Since the HVAC coolant leak last Thursday, I’ve been working with Blackboard support and networking-savvy people here at Notre Dame to figure out how chat broke… The Chat/Whiteboard tool just says “Not available. Try back later.” It’s a pleasant enough message BUT not exactly what the few non-face-to-face courses we host are looking for.
Like Alice going deepr down the rabbit-hole, we found that port 2304 traffic goes blithely into an appropriate application server (1 of 3) but never comes out again. We found lowering the Host IP Filters (Solaris app servers) had sporadic affects… We found records (2) in the database pointing to an active chat server on nodes which weren’t even active!
What changed? Got sprayed with coolant? (Read: CMS Admin tears hair out)
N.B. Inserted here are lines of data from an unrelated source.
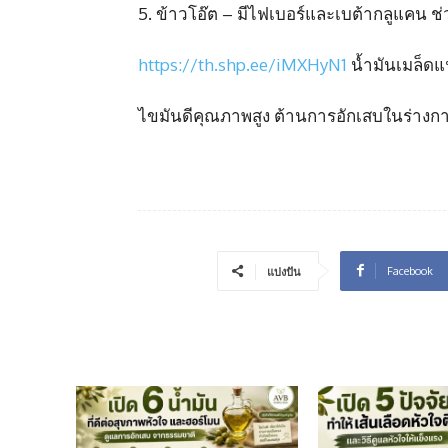
5. ข้าวโอ๊ต – มีไฟเบอร์และเบต้ากลูแคน ช
https://th.shp.ee/iMXHyN1
น้ำมันเมล็ดแ
ไขมันดีคุณภาพสูง ต้านการอักเสบในร่างก
Facebook
แบ่งปัน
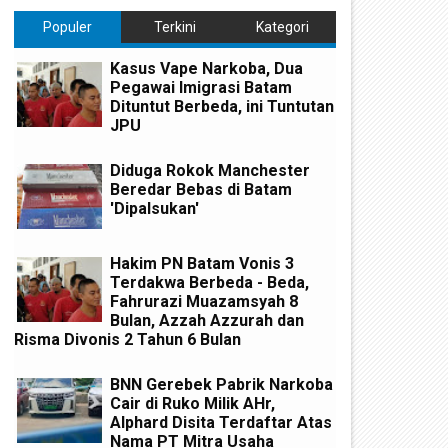
Populer
Terkini
Kategori
Kasus Vape Narkoba, Dua
Pegawai Imigrasi Batam
Dituntut Berbeda, ini Tuntutan
JPU
Diduga Rokok Manchester
Beredar Bebas di Batam
'Dipalsukan'
Hakim PN Batam Vonis 3
Terdakwa Berbeda - Beda,
Fahrurazi Muazamsyah 8
Bulan, Azzah Azzurah dan
Risma Divonis 2 Tahun 6 Bulan
BNN Gerebek Pabrik Narkoba
Cair di Ruko Milik AHr,
egah Penyebaran Covid-19,
Laporkan SPT ke DJP, Jika Ti
Alphard Disita Terdaftar Atas
enPANRB Minta ASN Tidak
WP di "Denda"
Nama PT Mitra Usaha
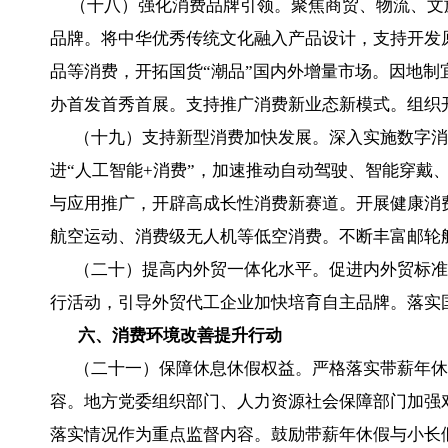
（十八）强化消费品牌引领。聚焦商贸、物流、文
品牌。将中华优秀传统文化融入产品设计，支持开发
品等消费，开拓国货“潮品”国内外增量市场。因地
办首发首秀首展。支持推广消费新业态新模式。组织
（十九）支持新型消费加快发展。深入实施数字消费
进“人工智能+消费”，加速推动自动驾驶、智能穿戴
与应用推广，开辟高成长性消费新赛道。开展健康消
航空运动、消费级无人机等低空消费。不断丰富邮轮
（二十）提高内外贸一体化水平。促进内外贸标准
行活动，引导外贸代工企业加快培育自主品牌。落实
六、消费环境改善提升行动
（二十一）保障休息休假权益。严格落实带薪年休
容。地方党委组织部门、人力资源社会保障部门加强
落实情况作为重点监督内容。鼓励带薪年休假与小长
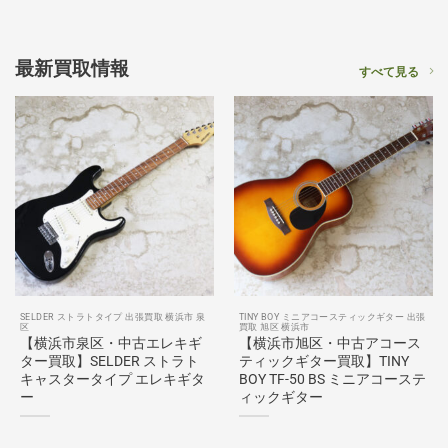
最新買取情報
すべて見る
SELDER ストラトタイプ 出張買取 横浜市 泉
TINY BOY ミニアコースティックギター 出張
区
買取 旭区 横浜市
【横浜市泉区・中古エレキギ
【横浜市旭区・中古アコース
ター買取】SELDER ストラト
ティックギター買取】TINY
キャスタータイプ エレキギタ
BOY TF-50 BS ミニアコーステ
ー
ィックギター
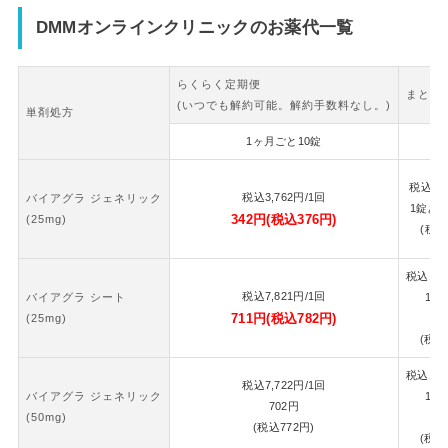
DMMオンラインクリニックのお薬代一覧
らくらく定期便
まとめ
(いつでも解約可能。解約手数料なし。)
単剤処方
1ヶ月ごと10錠
2
税込
7,
税込
3,762
円
/1回
バイアグラ ジェネリック
1錠あ
342
円
(税込
376
円)
(25mg)
(税込
税込
16,
税込
7,821
円
/1回
バイアグラ シート
1錠
711
円
(税込
782
円)
(25mg)
7
(税込
税込
16,
税込
7,722
円
/1回
バイアグラ ジェネリック
1錠
702
円
(50mg)
7
(税込
772
円)
(税込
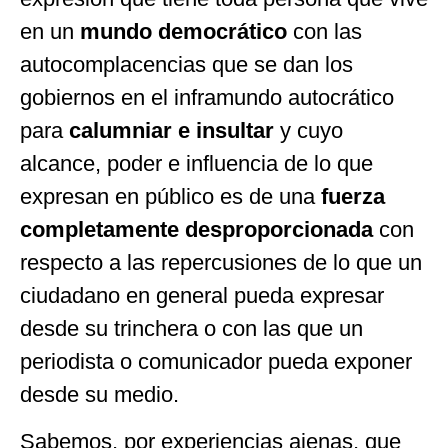
en un
mundo democrático
con las
autocomplacencias que se dan los
gobiernos en el inframundo autocrático
para
calumniar e insultar
y cuyo
alcance, poder e influencia de lo que
expresan en público es de una
fuerza
completamente desproporcionada
con
respecto a las repercusiones de lo que un
ciudadano en general pueda expresar
desde su trinchera o con las que un
periodista o comunicador pueda exponer
desde su medio.
Sabemos, por experiencias ajenas, que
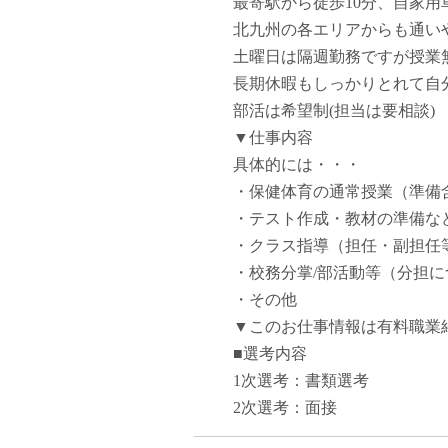
最寄駅から徒歩10分、自家用
塾・予備校講師
北九州の各エリアからも通い
オンライン講師
土曜日は隔週勤務ですが授業
幼稚園教諭・保育
長期休暇もしっかりとれて自
日本語教師
部活は希望制(担当は要相談)
添削・校正スタッ
▼仕事内容
学校支援員
具体的には・・・
広報・宣伝
・保健体育の通常授業（準備
一般事務
・テスト作成・教材の準備
経理・会計事務
・クラス指導（担任・副担任
総務・人事事務
・校務分掌/部活動等（分担
管理・運営
・その他
営業職
▼このお仕事情報は有料職業
こども支援スタッ
■選考内容
1次選考：書類選考
2次選考：面接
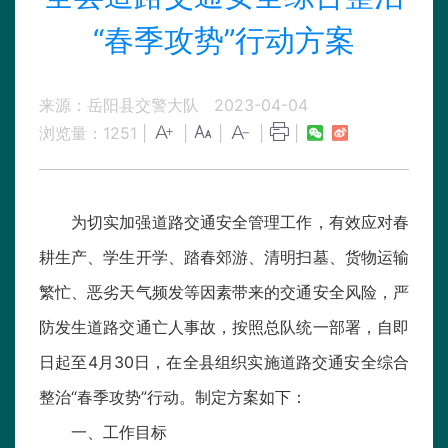
“春季攻势”行动方案
来源：岳阳县交警大队
2023-04-04
浏览量：
1251
|
|
|
|
|
为切实加强道路交通安全管理工作，有效应对春
耕生产、学生开学、踏春郊游、清明扫墓、货物运输
繁忙、恶劣天气频发等因素带来的交通安全风险，严
防发生道路交通亡人事故，按照总队统一部署，自即
日起至4月30日，在全县组织实施道路交通安全综合
整治“春季攻势”行动。制定方案如下：
一、工作目标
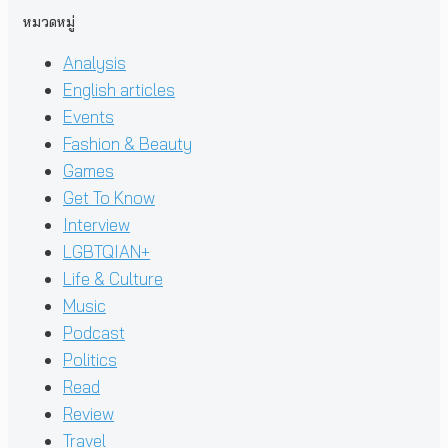
หมวดหมู่
Analysis
English articles
Events
Fashion & Beauty
Games
Get To Know
Interview
LGBTQIAN+
Life & Culture
Music
Podcast
Politics
Read
Review
Travel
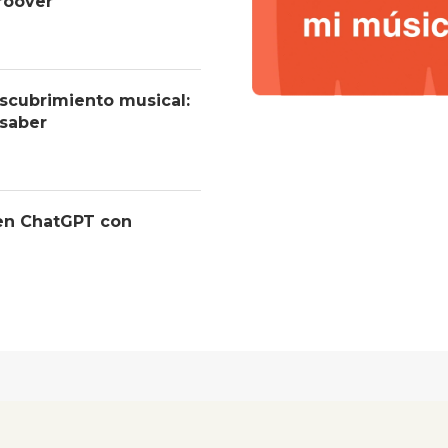
roover
descubrimiento musical:
 saber
 en ChatGPT con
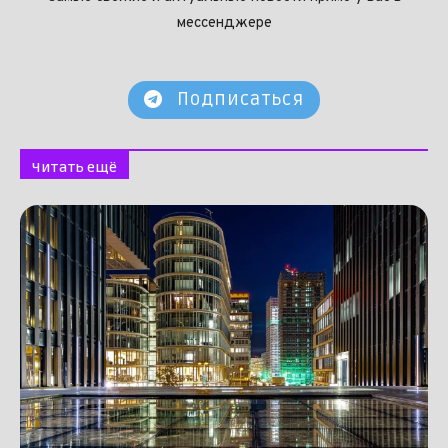
мессенджере
Подписаться
Читать ещё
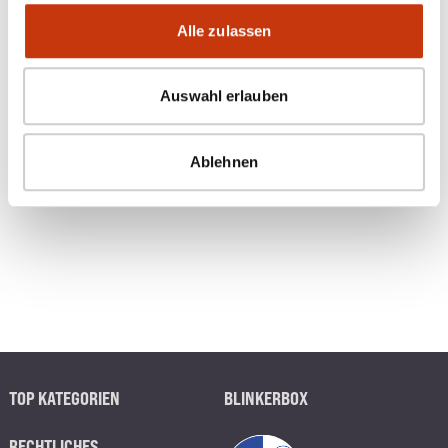
ANGELAUSRÜSTUNG
Alle zulassen
Auswahl erlauben
Ablehnen
TOP KATEGORIEN
BLINKERBOX
RECHTLICHES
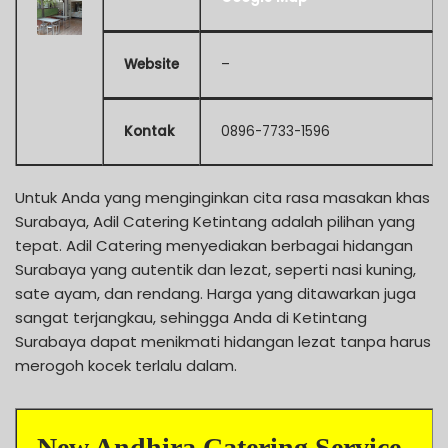
Website
–
Kontak
0896-7733-1596
Untuk Anda yang menginginkan cita rasa masakan khas
Surabaya, Adil Catering Ketintang adalah pilihan yang
tepat. Adil Catering menyediakan berbagai hidangan
Surabaya yang autentik dan lezat, seperti nasi kuning,
sate ayam, dan rendang. Harga yang ditawarkan juga
sangat terjangkau, sehingga Anda di Ketintang
Surabaya dapat menikmati hidangan lezat tanpa harus
merogoh kocek terlalu dalam.
New Andhira Catering Service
Nope. I did it. I sent in a rule request to the firewall admins for the new systems I’m building. I did not want NATing from the load balancer front end to the application servers; instead I want to see the Load Balancer’s proxy IPs in the app server logs. And I did think I needed that in order for client IP address header inserts to function, the Load Balancer Admin says I’m wrong on that one.
Turns out our Firewall Admins have WebCT Vista ‘rule sets’ …so when they applied the change, it changed not only the new systems’ servers, but also the current ones. Now the current servers are getting traffic from places they don’t trust, so they’re not talkin’.
The intermittent success of lowering IP Filters? Me again. I forgot we never got health checks working on the chat pool. Lowering filters on one of the servers meant in a 3 server system that we would have a successful chat connection only 30% of the time.
Time for a break/fix change request to my Sys Admin…